Experten-Interviews

Oktober 2024

Betriebliches Gesundheitsmanagement: «Dialog mit den Beschäftigten als Schlüssel»

Die Arbeitswelt ist hektischer geworden. Die Folgen sind Stress und Überlastung. Um Mitarbeitende davor zu schützen, setzen verantwortungsvolle Unternehmen auf ein betriebliches Gesundheitsmanagement (BGM). Diesen Ansatz verfolgt z.B. Bell Schweiz. Wir sprechen mit Daniel Strub, dem BGM-Verantwortlichen beim bekannten Fleischverarbeiter, über wirkungsvolle BGM-Massnahmen, psychische Gesundheit und den Umgang mit Stress am Arbeitsplatz. Wie er den kommunikativen Spagat zwischen Gesundheitsförderung und Bevormundung meistert, und warum der Dialog mit den Beschäftigten der Schlüssel zum Erfolg ist, verrät er im Titelinterview.

Von: Dave Husi   Teilen  

Dave Husi

Dave Husi ist Chefredaktor von personalSCHWEIZ.
Zuvor hat er bei einem Medien-Startup Gründerluft geschnuppert und war bei einem Fachverlag im Medizinbereich journalistisch tätig.

Betriebliches Gesundheitsmanagement

Herr Strub, Sie sind für das BGM in Ihrem Unternehmen verantwortlich. Auf welche drei Dinge achten Sie persönlich bei der Arbeit, um gesund zu bleiben?

ARBEITSAUFTRAG 1: Prüfen Sie für jede der folgenden Aussagen, ob sie mit dem Lesetext übereinstimmt. Antworten Sie jeweils mit Ja oder Nein und zitieren Sie die entscheidenden Worte des Lesetextes wörtlich: (a) Daniel Strub ist Chefredaktor von personalSCHWEIZ. (b) Bell Schweiz verfolgt den Ansatz eines betrieblichen Gesundheitsmanagements. (c) Dave Husi war früher bei einem Fachverlag im Medizinbereich journalistisch tätig.
ARBEITSAUFTRAG 2: Übersetzen Sie den folgenden Satz aus dem Lesetext ins Englische: „Die Arbeitswelt ist hektischer geworden.“
ARBEITSAUFTRAG 3: Kopieren Sie einen Abschnitt des Lesetextes genau. Beginnen Sie bei den Worten „Dave Husi ist“ und hören Sie nach den Worten „gesund zu bleiben?“ auf.

EINTRÄGE:
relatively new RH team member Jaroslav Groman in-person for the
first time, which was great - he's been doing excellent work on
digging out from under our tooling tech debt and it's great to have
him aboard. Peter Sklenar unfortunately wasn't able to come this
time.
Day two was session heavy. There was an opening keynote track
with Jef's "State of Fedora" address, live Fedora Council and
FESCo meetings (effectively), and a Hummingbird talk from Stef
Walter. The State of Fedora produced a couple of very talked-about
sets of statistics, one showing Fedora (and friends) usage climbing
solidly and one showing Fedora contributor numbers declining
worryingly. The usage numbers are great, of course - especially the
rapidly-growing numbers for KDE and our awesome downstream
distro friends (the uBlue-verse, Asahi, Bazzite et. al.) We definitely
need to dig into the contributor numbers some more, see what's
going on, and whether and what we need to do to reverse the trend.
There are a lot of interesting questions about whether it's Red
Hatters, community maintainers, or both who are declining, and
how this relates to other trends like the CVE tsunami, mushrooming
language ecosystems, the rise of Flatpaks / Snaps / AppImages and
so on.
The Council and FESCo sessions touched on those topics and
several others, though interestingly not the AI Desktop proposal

ANTWORT ZUR AUFGABE 1:
(a) Nein: „Dave Husi ist Chefredaktor von personalSCHWEIZ.“
(b) Ja: „Diesen Ansatz verfolgt z.B. Bell Schweiz.“
(c) Ja: „war bei einem Fachverlag im Medizinbereich journalistisch tätig“

ANTWORT ZUR AUFGABE 2: The working world has become more hectic.

ANTWORT ZUR AUFGABE 3:
Dave Husi ist Chefredaktor von personalSCHWEIZ.
Zuvor hat er bei einem Medien-Startup Gründerluft geschnuppert und war bei einem Fachverlag im Medizinbereich journalistisch tätig.

Betriebliches Gesundheitsmanagement

Herr Strub, Sie sind für das BGM in Ihrem Unternehmen verantwortlich. Auf welche drei Dinge achten Sie persönlich bei der Arbeit, um gesund zu bleiben?